Now remember what the evidence, the research and the science have told us. The people winning New Zealand Junior Championships are early developers who will probably find the burden of their premature success too much and will give the sport away before they have the chance to experience senior success. Also remember that the future Olympian is probably struggling away at the back of the lane waiting for a tardy body-clock to catch up with his or her burning ambition. So what does Cameron do?
She makes the qualifying standards for the New Zealand Junior Championships harder and harder; way out of the reach of the majority of young New Zealand swimmers; certainly way out of the reach of all New Zealand’s late developers. How long did it take Cameron to work out a plan that would make the majority of New Zealand’s best late developing swimmers feel inadequate; feel like failures. I don’t think for a second that Cameron deliberately set out to destroy the next generation of this country’s best swimmers. But the qualification policy Swimming New Zealand has in place for its Junior National Championships is doing its best to drive our late developing Olympians out of the sport; failures, broken and disillusioned; beaten by the knowledge that they weren’t good enough to swim in the Junior Championships.

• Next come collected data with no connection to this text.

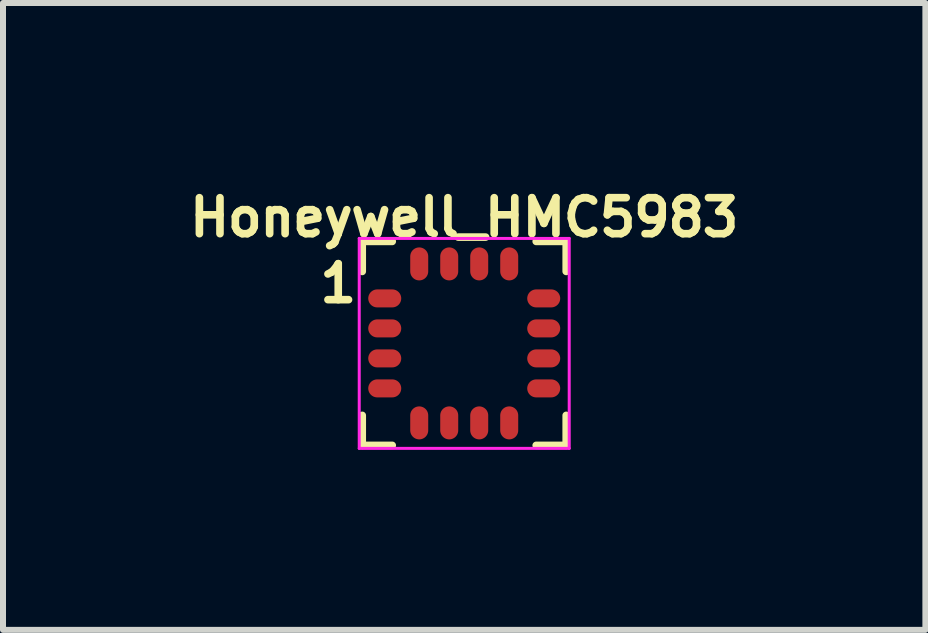
<source format=kicad_pcb>
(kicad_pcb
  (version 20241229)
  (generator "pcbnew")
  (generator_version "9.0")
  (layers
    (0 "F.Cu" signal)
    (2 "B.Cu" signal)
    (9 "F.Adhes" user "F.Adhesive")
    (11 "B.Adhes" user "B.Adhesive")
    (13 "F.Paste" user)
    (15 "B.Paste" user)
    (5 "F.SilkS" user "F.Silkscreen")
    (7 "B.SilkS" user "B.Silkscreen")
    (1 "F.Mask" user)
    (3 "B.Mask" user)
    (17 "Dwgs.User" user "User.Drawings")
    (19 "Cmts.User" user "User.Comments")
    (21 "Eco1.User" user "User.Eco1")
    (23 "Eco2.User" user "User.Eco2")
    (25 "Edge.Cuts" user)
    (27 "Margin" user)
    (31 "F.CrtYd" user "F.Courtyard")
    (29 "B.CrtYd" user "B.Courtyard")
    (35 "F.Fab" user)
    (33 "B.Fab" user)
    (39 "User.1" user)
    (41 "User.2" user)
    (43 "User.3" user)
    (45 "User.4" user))
  (footprint "Honeywell_HMC5983"
    (layer "F.Cu")
    (at 4.688 2.674)
    (property "Reference" "Honeywell_HMC5983" (at 0 -2.1 0) (layer "F.SilkS") (effects (font (size 0.6 0.6) (thickness 0.127))))
    (attr smd)
    (fp_line (start -1.7 -1.7) (end -1.7 -1.2) (stroke (width 0.127) (type solid)) (layer "F.SilkS"))
    (fp_line (start -1.7 1.7) (end -1.7 1.2) (stroke (width 0.127) (type solid)) (layer "F.SilkS"))
    (fp_line (start -1.2 -1.7) (end -1.7 -1.7) (stroke (width 0.127) (type solid)) (layer "F.SilkS"))
    (fp_line (start -1.2 1.7) (end -1.7 1.7) (stroke (width 0.127) (type solid)) (layer "F.SilkS"))
    (fp_line (start 1.2 -1.7) (end 1.7 -1.7) (stroke (width 0.127) (type solid)) (layer "F.SilkS"))
    (fp_line (start 1.7 -1.7) (end 1.7 -1.2) (stroke (width 0.127) (type solid)) (layer "F.SilkS"))
    (fp_line (start 1.7 1.2) (end 1.7 1.7) (stroke (width 0.127) (type solid)) (layer "F.SilkS"))
    (fp_line (start 1.7 1.7) (end 1.2 1.7) (stroke (width 0.127) (type solid)) (layer "F.SilkS"))
    (fp_line (start -1.25 -1.25) (end 1.25 -1.25) (stroke (width 0.05) (type solid)) (layer "Margin"))
    (fp_line (start -1.25 1.25) (end -1.25 -1.25) (stroke (width 0.05) (type solid)) (layer "Margin"))
    (fp_line (start 1.25 -1.25) (end 1.25 1.25) (stroke (width 0.05) (type solid)) (layer "Margin"))
    (fp_line (start 1.25 1.25) (end -1.25 1.25) (stroke (width 0.05) (type solid)) (layer "Margin"))
    (fp_line (start -1.75 -1.75) (end 1.75 -1.75) (stroke (width 0.05) (type solid)) (layer "F.CrtYd"))
    (fp_line (start -1.75 1.75) (end -1.75 -1.75) (stroke (width 0.05) (type solid)) (layer "F.CrtYd"))
    (fp_line (start 1.75 -1.75) (end 1.75 1.75) (stroke (width 0.05) (type solid)) (layer "F.CrtYd"))
    (fp_line (start 1.75 1.75) (end -1.75 1.75) (stroke (width 0.05) (type solid)) (layer "F.CrtYd"))
    (fp_text user "1" (at -2.1 -1 0) (layer "F.SilkS") (effects (font (size 0.6 0.6) (thickness 0.127))))
    (pad "1" smd oval (at -1.325 -0.75 90) (size 0.3 0.55) (layers "F.Cu" "F.Mask" "F.Paste"))
    (pad "2" smd oval (at -1.325 -0.25 90) (size 0.3 0.55) (layers "F.Cu" "F.Mask" "F.Paste"))
    (pad "3" smd oval (at -1.325 0.25 90) (size 0.3 0.55) (layers "F.Cu" "F.Mask" "F.Paste"))
    (pad "4" smd oval (at -1.325 0.75 90) (size 0.3 0.55) (layers "F.Cu" "F.Mask" "F.Paste"))
    (pad "5" smd oval (at -0.75 1.325) (size 0.3 0.55) (layers "F.Cu" "F.Mask" "F.Paste"))
    (pad "6" smd oval (at -0.25 1.325) (size 0.3 0.55) (layers "F.Cu" "F.Mask" "F.Paste"))
    (pad "7" smd oval (at 0.25 1.325) (size 0.3 0.55) (layers "F.Cu" "F.Mask" "F.Paste"))
    (pad "8" smd oval (at 0.75 1.325) (size 0.3 0.55) (layers "F.Cu" "F.Mask" "F.Paste"))
    (pad "9" smd oval (at 1.325 0.75 90) (size 0.3 0.55) (layers "F.Cu" "F.Mask" "F.Paste"))
    (pad "10" smd oval (at 1.325 0.25 90) (size 0.3 0.55) (layers "F.Cu" "F.Mask" "F.Paste"))
    (pad "11" smd oval (at 1.325 -0.25 90) (size 0.3 0.55) (layers "F.Cu" "F.Mask" "F.Paste"))
    (pad "12" smd oval (at 1.325 -0.75 90) (size 0.3 0.55) (layers "F.Cu" "F.Mask" "F.Paste"))
    (pad "13" smd oval (at 0.75 -1.325) (size 0.3 0.55) (layers "F.Cu" "F.Mask" "F.Paste"))
    (pad "14" smd oval (at 0.25 -1.325) (size 0.3 0.55) (layers "F.Cu" "F.Mask" "F.Paste"))
    (pad "15" smd oval (at -0.25 -1.325) (size 0.3 0.55) (layers "F.Cu" "F.Mask" "F.Paste"))
    (pad "16" smd oval (at -0.75 -1.325) (size 0.3 0.55) (layers "F.Cu" "F.Mask" "F.Paste")))
  (gr_rect
    (start -3 -3)
    (end 12.375 7.449)
    (stroke (width 0.1) (type default))
    (fill no)
    (layer "Edge.Cuts")))
</source>
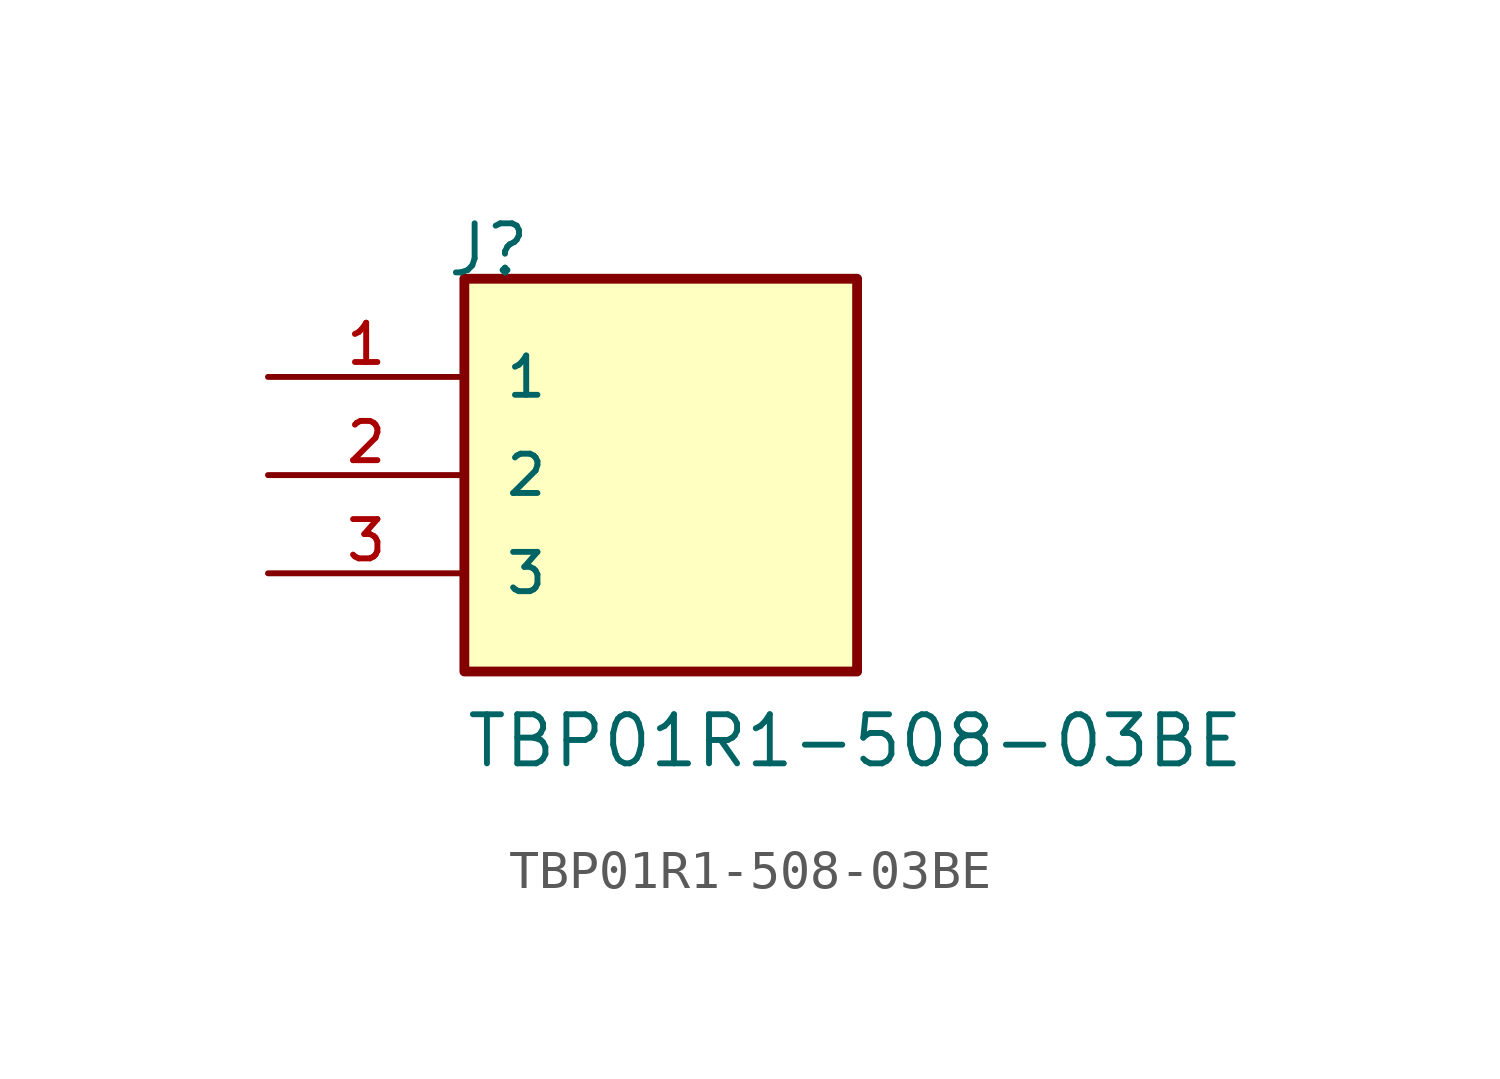
<source format=kicad_sym>
(kicad_symbol_lib
  (version 20211014)
  (generator kicad_symbol_editor)
  (symbol "TBP01R1-508-03BE"
    (pin_names
      (offset 1.016))
    (property "Reference" "J"
      (at -5.58 5.08 0)
      (effects (font (size 1.27 1.27)) (justify bottom left)))
    (property "Value" "TBP01R1-508-03BE"
      (at -5.08 -7.62 0)
      (effects (font (size 1.27 1.27)) (justify bottom left)))
    (symbol "TBP01R1-508-03BE_0_0"
      (rectangle (start -5.08 -5.08) (end 5.08 5.08) (stroke (width 0.254)) (fill (type background)))
      (pin passive line (at -10.16 2.54 0) (length 5.08) (name "1" (effects (font (size 1.016 1.016)))) (number "1" (effects (font (size 1.016 1.016)))))
      (pin passive line (at -10.16 0.0 0) (length 5.08) (name "2" (effects (font (size 1.016 1.016)))) (number "2" (effects (font (size 1.016 1.016)))))
      (pin passive line (at -10.16 -2.54 0) (length 5.08) (name "3" (effects (font (size 1.016 1.016)))) (number "3" (effects (font (size 1.016 1.016))))))))
</source>
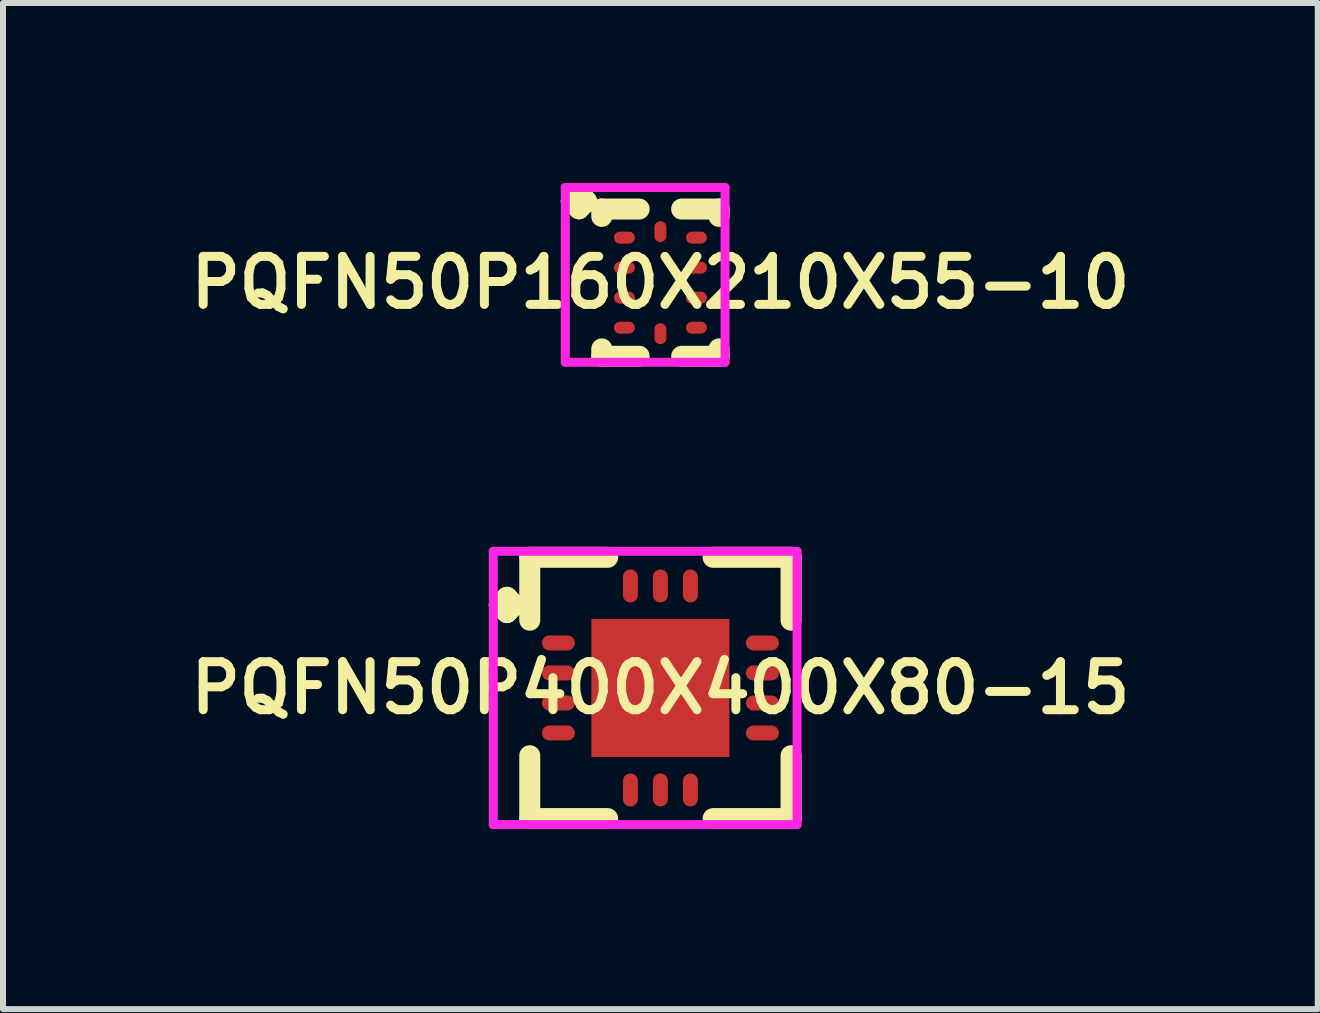
<source format=kicad_pcb>
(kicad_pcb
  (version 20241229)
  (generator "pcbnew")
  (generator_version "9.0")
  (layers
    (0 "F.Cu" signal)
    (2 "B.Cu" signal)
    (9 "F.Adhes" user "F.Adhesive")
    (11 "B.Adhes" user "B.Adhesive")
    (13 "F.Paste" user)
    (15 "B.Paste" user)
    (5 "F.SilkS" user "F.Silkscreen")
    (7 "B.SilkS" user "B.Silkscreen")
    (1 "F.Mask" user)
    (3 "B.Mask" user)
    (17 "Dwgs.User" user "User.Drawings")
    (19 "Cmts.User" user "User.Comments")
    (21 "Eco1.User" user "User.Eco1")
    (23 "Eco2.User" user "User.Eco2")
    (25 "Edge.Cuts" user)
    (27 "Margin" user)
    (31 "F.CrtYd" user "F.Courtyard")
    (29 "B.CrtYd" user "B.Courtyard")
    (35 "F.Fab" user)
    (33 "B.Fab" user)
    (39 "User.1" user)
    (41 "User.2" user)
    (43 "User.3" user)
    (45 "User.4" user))
  (footprint "PQFN50P400X400X80-15"
    (layer "F.Cu")
    (at 7.955 8.414)
    (property "Reference" "PQFN50P400X400X80-15" (at 0 0 0) (layer "F.SilkS") (effects (font (size 0.8 0.8) (thickness 0.15))))
    (attr smd)
    (fp_line (start -2.685 -1.383) (end -2.558 -1.51) (stroke (width 0.35) (type solid)) (layer "F.SilkS"))
    (fp_line (start -2.558 -1.51) (end -2.431 -1.383) (stroke (width 0.35) (type solid)) (layer "F.SilkS"))
    (fp_line (start -2.558 -1.256) (end -2.685 -1.383) (stroke (width 0.35) (type solid)) (layer "F.SilkS"))
    (fp_line (start -2.431 -1.383) (end -2.558 -1.256) (stroke (width 0.35) (type solid)) (layer "F.SilkS"))
    (fp_line (start -2.177 -2.177) (end -0.879 -2.177) (stroke (width 0.35) (type solid)) (layer "F.SilkS"))
    (fp_line (start -2.177 -1.129) (end -2.177 -2.177) (stroke (width 0.35) (type solid)) (layer "F.SilkS"))
    (fp_line (start -2.177 1.129) (end -2.177 2.177) (stroke (width 0.35) (type solid)) (layer "F.SilkS"))
    (fp_line (start -2.177 2.177) (end -0.879 2.177) (stroke (width 0.35) (type solid)) (layer "F.SilkS"))
    (fp_line (start 0.879 -2.177) (end 2.177 -2.177) (stroke (width 0.35) (type solid)) (layer "F.SilkS"))
    (fp_line (start 0.879 2.177) (end 2.177 2.177) (stroke (width 0.35) (type solid)) (layer "F.SilkS"))
    (fp_line (start 2.177 -2.177) (end 2.177 -1.129) (stroke (width 0.35) (type solid)) (layer "F.SilkS"))
    (fp_line (start 2.177 2.177) (end 2.177 1.129) (stroke (width 0.35) (type solid)) (layer "F.SilkS"))
    (fp_line (start -2.785 -2.277) (end 2.277 -2.277) (stroke (width 0.15) (type solid)) (layer "F.CrtYd"))
    (fp_line (start -2.785 2.277) (end -2.785 -2.277) (stroke (width 0.15) (type solid)) (layer "F.CrtYd"))
    (fp_line (start 2.277 -2.277) (end 2.277 2.277) (stroke (width 0.15) (type solid)) (layer "F.CrtYd"))
    (fp_line (start 2.277 2.277) (end -2.785 2.277) (stroke (width 0.15) (type solid)) (layer "F.CrtYd"))
    (pad "1" smd oval (at -1.7 -0.75) (size 0.55 0.25) (layers "F.Cu" "F.Mask" "F.Paste"))
    (pad "2" smd oval (at -1.7 -0.25) (size 0.55 0.25) (layers "F.Cu" "F.Mask" "F.Paste"))
    (pad "3" smd oval (at -1.7 0.25) (size 0.55 0.25) (layers "F.Cu" "F.Mask" "F.Paste"))
    (pad "4" smd oval (at -1.7 0.75) (size 0.55 0.25) (layers "F.Cu" "F.Mask" "F.Paste"))
    (pad "5" smd oval (at -0.5 1.7) (size 0.25 0.55) (layers "F.Cu" "F.Mask" "F.Paste"))
    (pad "6" smd oval (at 0 1.7) (size 0.25 0.55) (layers "F.Cu" "F.Mask" "F.Paste"))
    (pad "7" smd oval (at 0.5 1.7) (size 0.25 0.55) (layers "F.Cu" "F.Mask" "F.Paste"))
    (pad "8" smd oval (at 1.7 0.75) (size 0.55 0.25) (layers "F.Cu" "F.Mask" "F.Paste"))
    (pad "9" smd oval (at 1.7 0.25) (size 0.55 0.25) (layers "F.Cu" "F.Mask" "F.Paste"))
    (pad "10" smd oval (at 1.7 -0.25) (size 0.55 0.25) (layers "F.Cu" "F.Mask" "F.Paste"))
    (pad "11" smd oval (at 1.7 -0.75) (size 0.55 0.25) (layers "F.Cu" "F.Mask" "F.Paste"))
    (pad "12" smd oval (at 0.5 -1.7) (size 0.25 0.55) (layers "F.Cu" "F.Mask" "F.Paste"))
    (pad "13" smd oval (at 0 -1.7) (size 0.25 0.55) (layers "F.Cu" "F.Mask" "F.Paste"))
    (pad "14" smd oval (at -0.5 -1.7) (size 0.25 0.55) (layers "F.Cu" "F.Mask" "F.Paste"))
    (pad "15" smd rect (at 0 0) (size 2.3 2.3) (layers "F.Cu" "F.Mask" "F.Paste")))
  (footprint "PQFN50P160X210X55-10"
    (layer "F.Cu")
    (at 7.955 1.66)
    (property "Reference" "PQFN50P160X210X55-10" (at 0 0 0) (layer "F.SilkS") (effects (font (size 0.8 0.8) (thickness 0.15))))
    (attr through_hole)
    (fp_line (start -1.485 -1.358) (end -1.358 -1.485) (stroke (width 0.35) (type solid)) (layer "F.SilkS"))
    (fp_line (start -1.358 -1.485) (end -1.231 -1.358) (stroke (width 0.35) (type solid)) (layer "F.SilkS"))
    (fp_line (start -1.358 -1.231) (end -1.485 -1.358) (stroke (width 0.35) (type solid)) (layer "F.SilkS"))
    (fp_line (start -1.231 -1.358) (end -1.358 -1.231) (stroke (width 0.35) (type solid)) (layer "F.SilkS"))
    (fp_line (start -0.977 -1.227) (end -0.354 -1.227) (stroke (width 0.35) (type solid)) (layer "F.SilkS"))
    (fp_line (start -0.977 -1.104) (end -0.977 -1.227) (stroke (width 0.35) (type solid)) (layer "F.SilkS"))
    (fp_line (start -0.977 1.104) (end -0.977 1.227) (stroke (width 0.35) (type solid)) (layer "F.SilkS"))
    (fp_line (start -0.977 1.227) (end -0.354 1.227) (stroke (width 0.35) (type solid)) (layer "F.SilkS"))
    (fp_line (start 0.354 -1.227) (end 0.977 -1.227) (stroke (width 0.35) (type solid)) (layer "F.SilkS"))
    (fp_line (start 0.354 1.227) (end 0.977 1.227) (stroke (width 0.35) (type solid)) (layer "F.SilkS"))
    (fp_line (start 0.977 -1.227) (end 0.977 -1.104) (stroke (width 0.35) (type solid)) (layer "F.SilkS"))
    (fp_line (start 0.977 1.227) (end 0.977 1.104) (stroke (width 0.35) (type solid)) (layer "F.SilkS"))
    (fp_line (start -1.585 -1.585) (end 1.077 -1.585) (stroke (width 0.15) (type solid)) (layer "F.CrtYd"))
    (fp_line (start -1.585 1.327) (end -1.585 -1.585) (stroke (width 0.15) (type solid)) (layer "F.CrtYd"))
    (fp_line (start 1.077 -1.585) (end 1.077 1.327) (stroke (width 0.15) (type solid)) (layer "F.CrtYd"))
    (fp_line (start 1.077 1.327) (end -1.585 1.327) (stroke (width 0.15) (type solid)) (layer "F.CrtYd"))
    (pad "1" smd oval (at -0.6 -0.75) (size 0.35 0.2) (layers "F.Cu" "F.Mask" "F.Paste"))
    (pad "2" smd oval (at -0.6 -0.25) (size 0.35 0.2) (layers "F.Cu" "F.Mask" "F.Paste"))
    (pad "3" smd oval (at -0.6 0.25) (size 0.35 0.2) (layers "F.Cu" "F.Mask" "F.Paste"))
    (pad "4" smd oval (at -0.6 0.75) (size 0.35 0.2) (layers "F.Cu" "F.Mask" "F.Paste"))
    (pad "5" smd oval (at 0 0.85) (size 0.2 0.35) (layers "F.Cu" "F.Mask" "F.Paste"))
    (pad "6" smd oval (at 0.6 0.75) (size 0.35 0.2) (layers "F.Cu" "F.Mask" "F.Paste"))
    (pad "7" smd oval (at 0.6 0.25) (size 0.35 0.2) (layers "F.Cu" "F.Mask" "F.Paste"))
    (pad "8" smd oval (at 0.6 -0.25) (size 0.35 0.2) (layers "F.Cu" "F.Mask" "F.Paste"))
    (pad "9" smd oval (at 0.6 -0.75) (size 0.35 0.2) (layers "F.Cu" "F.Mask" "F.Paste"))
    (pad "10" smd oval (at 0 -0.85) (size 0.2 0.35) (layers "F.Cu" "F.Mask" "F.Paste")))
  (gr_rect
    (start -3 -3)
    (end 18.909 13.766)
    (stroke (width 0.1) (type default))
    (fill no)
    (layer "Edge.Cuts")))
</source>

If it was me, I wouldn’t have a qualifying standard at all. I’d open the meet to everyone. And if that made the current two meets too big, I’d increase the number to four or five; one in Dunedin, Christchurch, Wellington, Hamilton and Auckland. Sure as hell I’d find a way of making sure the swimming version of Peter Snell, who couldn’t win his school sports half mile, had the satisfaction of taking part with his physically more mature mates. Cameron thrives on exclusion when the real formula for success is inclusion, especially at the Junior Championship level. New Zealand’s next Olympic winner probably won’t make the top eight but he or she should be at the event.